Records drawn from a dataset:
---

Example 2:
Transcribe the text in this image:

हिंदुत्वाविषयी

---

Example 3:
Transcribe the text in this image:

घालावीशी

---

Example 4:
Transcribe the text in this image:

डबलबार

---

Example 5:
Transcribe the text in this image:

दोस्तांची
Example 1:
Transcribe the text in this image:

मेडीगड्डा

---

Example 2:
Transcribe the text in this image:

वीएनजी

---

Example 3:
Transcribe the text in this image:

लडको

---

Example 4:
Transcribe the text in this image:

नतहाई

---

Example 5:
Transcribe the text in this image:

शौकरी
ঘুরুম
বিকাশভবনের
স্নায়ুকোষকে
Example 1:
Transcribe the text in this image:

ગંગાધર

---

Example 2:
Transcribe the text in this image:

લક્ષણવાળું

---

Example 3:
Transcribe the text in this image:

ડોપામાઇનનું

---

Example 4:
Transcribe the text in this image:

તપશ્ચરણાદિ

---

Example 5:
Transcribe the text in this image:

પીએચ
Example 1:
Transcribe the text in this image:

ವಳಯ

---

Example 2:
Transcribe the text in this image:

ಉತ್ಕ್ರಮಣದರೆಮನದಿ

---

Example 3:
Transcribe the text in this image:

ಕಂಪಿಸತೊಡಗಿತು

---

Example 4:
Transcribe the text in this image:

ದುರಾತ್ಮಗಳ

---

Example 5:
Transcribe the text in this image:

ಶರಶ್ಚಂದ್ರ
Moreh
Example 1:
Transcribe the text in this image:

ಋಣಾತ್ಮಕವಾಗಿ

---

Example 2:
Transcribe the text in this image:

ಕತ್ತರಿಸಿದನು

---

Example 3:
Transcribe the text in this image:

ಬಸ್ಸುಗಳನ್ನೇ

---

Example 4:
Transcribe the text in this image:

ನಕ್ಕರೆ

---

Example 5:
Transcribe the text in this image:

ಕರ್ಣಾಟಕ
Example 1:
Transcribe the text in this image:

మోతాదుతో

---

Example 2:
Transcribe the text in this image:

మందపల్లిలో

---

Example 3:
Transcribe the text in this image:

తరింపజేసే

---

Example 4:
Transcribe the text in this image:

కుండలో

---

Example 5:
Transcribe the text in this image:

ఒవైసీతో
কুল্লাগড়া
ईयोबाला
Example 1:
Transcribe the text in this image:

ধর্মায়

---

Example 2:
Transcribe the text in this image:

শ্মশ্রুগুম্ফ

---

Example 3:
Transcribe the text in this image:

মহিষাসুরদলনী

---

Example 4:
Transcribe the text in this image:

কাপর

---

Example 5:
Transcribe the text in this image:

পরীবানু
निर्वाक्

* Assignment *
A faithful, word-for-word transcription of the data above is required.

* Response box *
---

Example 2:
Transcribe the text in this image:

हिंदुत्वाविषयी

---

Example 3:
Transcribe the text in this image:

घालावीशी

---

Example 4:
Transcribe the text in this image:

डबलबार

---

Example 5:
Transcribe the text in this image:

दोस्तांची
Example 1:
Transcribe the text in this image:

मेडीगड्डा

---

Example 2:
Transcribe the text in this image:

वीएनजी

---

Example 3:
Transcribe the text in this image:

लडको

---

Example 4:
Transcribe the text in this image:

नतहाई

---

Example 5:
Transcribe the text in this image:

शौकरी
ঘুরুম
বিকাশভবনের
স্নায়ুকোষকে
Example 1:
Transcribe the text in this image:

ગંગાધર

---

Example 2:
Transcribe the text in this image:

લક્ષણવાળું

---

Example 3:
Transcribe the text in this image:

ડોપામાઇનનું

---

Example 4:
Transcribe the text in this image:

તપશ્ચરણાદિ

---

Example 5:
Transcribe the text in this image:

પીએચ
Example 1:
Transcribe the text in this image:

ವಳಯ

---

Example 2:
Transcribe the text in this image:

ಉತ್ಕ್ರಮಣದರೆಮನದಿ

---

Example 3:
Transcribe the text in this image:

ಕಂಪಿಸತೊಡಗಿತು

---

Example 4:
Transcribe the text in this image:

ದುರಾತ್ಮಗಳ

---

Example 5:
Transcribe the text in this image:

ಶರಶ್ಚಂದ್ರ
Moreh
Example 1:
Transcribe the text in this image:

ಋಣಾತ್ಮಕವಾಗಿ

---

Example 2:
Transcribe the text in this image:

ಕತ್ತರಿಸಿದನು

---

Example 3:
Transcribe the text in this image:

ಬಸ್ಸುಗಳನ್ನೇ

---

Example 4:
Transcribe the text in this image:

ನಕ್ಕರೆ

---

Example 5:
Transcribe the text in this image:

ಕರ್ಣಾಟಕ
Example 1:
Transcribe the text in this image:

మోతాదుతో

---

Example 2:
Transcribe the text in this image:

మందపల్లిలో

---

Example 3:
Transcribe the text in this image:

తరింపజేసే

---

Example 4:
Transcribe the text in this image:

కుండలో

---

Example 5:
Transcribe the text in this image:

ఒవైసీతో
কুল্লাগড়া
ईयोबाला
Example 1:
Transcribe the text in this image:

ধর্মায়

---

Example 2:
Transcribe the text in this image:

শ্মশ্রুগুম্ফ

---

Example 3:
Transcribe the text in this image:

মহিষাসুরদলনী

---

Example 4:
Transcribe the text in this image:

কাপর

---

Example 5:
Transcribe the text in this image:

পরীবানু
निर्वाक्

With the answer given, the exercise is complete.